• Problem to work on:
Omit the images and retype the records verbatim.

• Source information:
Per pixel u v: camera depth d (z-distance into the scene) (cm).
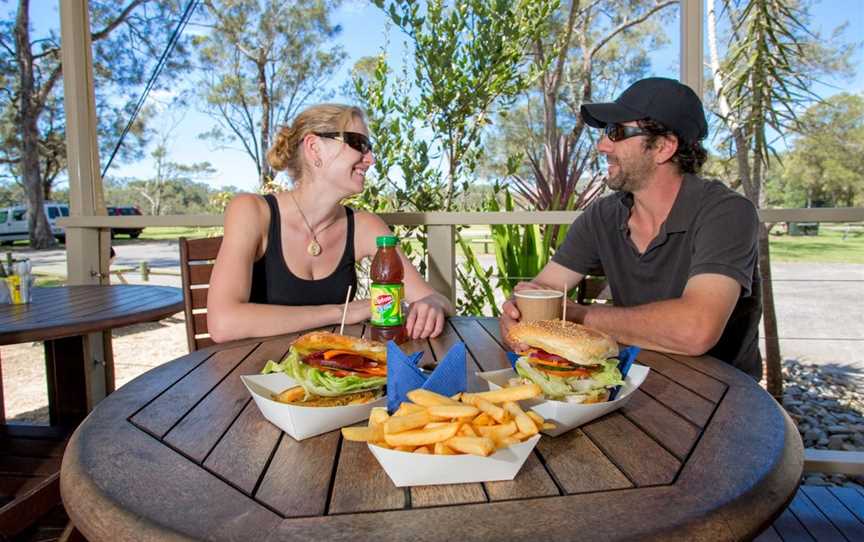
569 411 81
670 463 73
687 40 227
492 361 126
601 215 177
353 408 83
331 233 184
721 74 273
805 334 307
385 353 91
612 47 498
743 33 266
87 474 71
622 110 155
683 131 153
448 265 261
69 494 69
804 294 302
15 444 167
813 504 182
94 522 62
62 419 236
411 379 82
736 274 137
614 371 94
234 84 884
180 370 118
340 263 184
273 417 84
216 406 96
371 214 195
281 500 64
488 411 70
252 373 116
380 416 71
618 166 159
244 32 844
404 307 168
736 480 69
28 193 1055
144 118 932
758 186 273
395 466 65
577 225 185
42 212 1069
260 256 176
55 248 1085
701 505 62
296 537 57
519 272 314
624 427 86
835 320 299
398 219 259
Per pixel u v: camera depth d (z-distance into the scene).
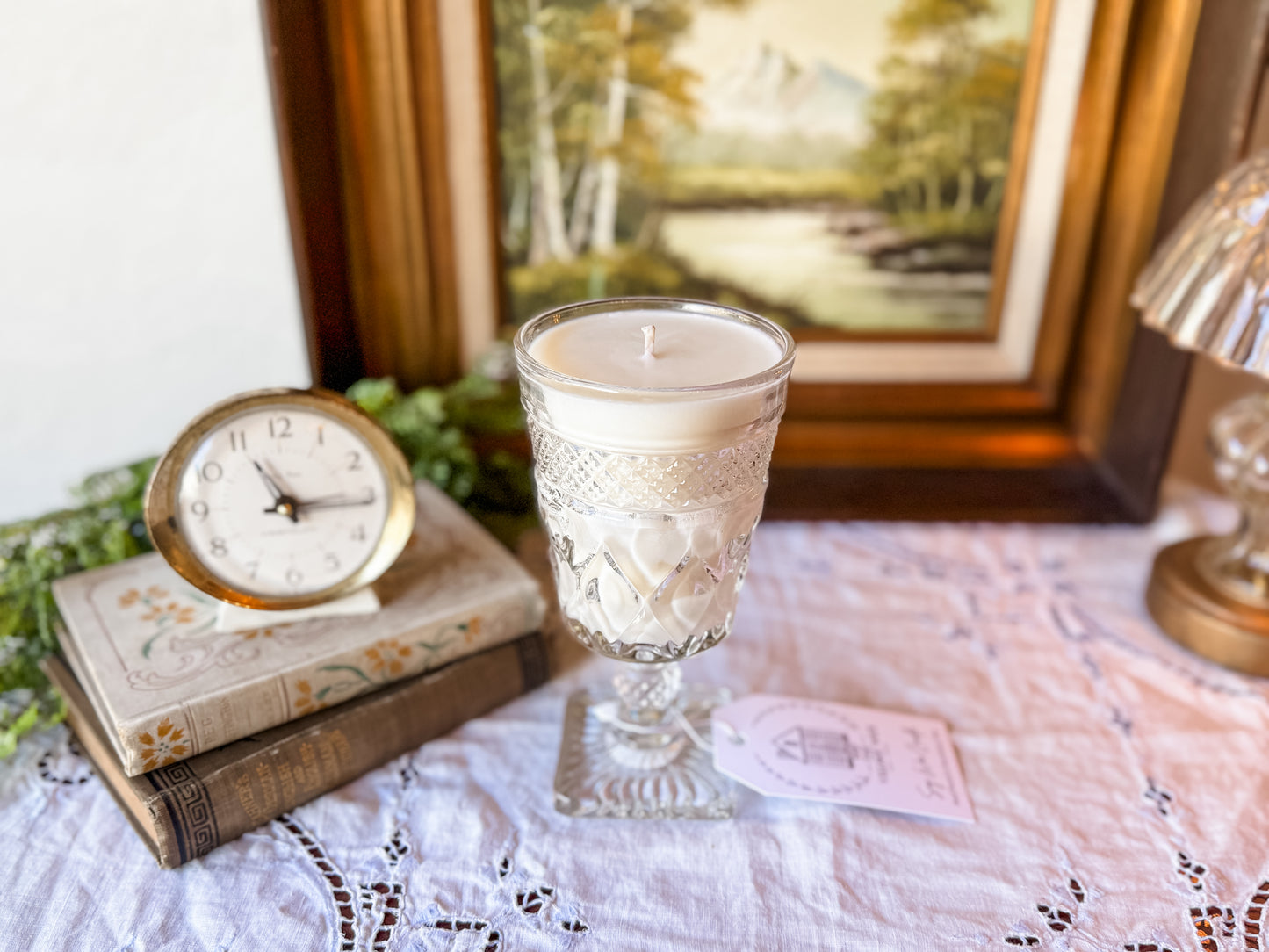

• Task solution:
Per pixel u v: camera depth d (z-distance into the scene) (cm).
569 411 81
670 463 73
687 40 227
492 361 126
601 215 177
353 408 83
331 233 184
721 74 273
805 334 307
385 353 91
612 47 498
743 33 266
87 474 71
622 110 155
683 131 153
448 265 261
69 494 69
804 294 302
15 444 167
813 504 182
94 522 62
62 419 236
411 379 82
736 274 137
614 371 94
234 84 884
180 370 118
340 263 184
273 417 84
216 406 96
371 214 195
281 500 64
488 411 70
252 373 116
380 416 71
618 166 159
244 32 844
404 307 168
736 480 69
28 193 1055
144 118 932
758 186 273
395 466 65
577 225 185
42 212 1069
260 256 176
55 248 1085
701 505 62
296 537 57
519 272 314
624 427 86
835 320 299
398 219 259
Per pixel u v: camera depth d (z-distance into the scene).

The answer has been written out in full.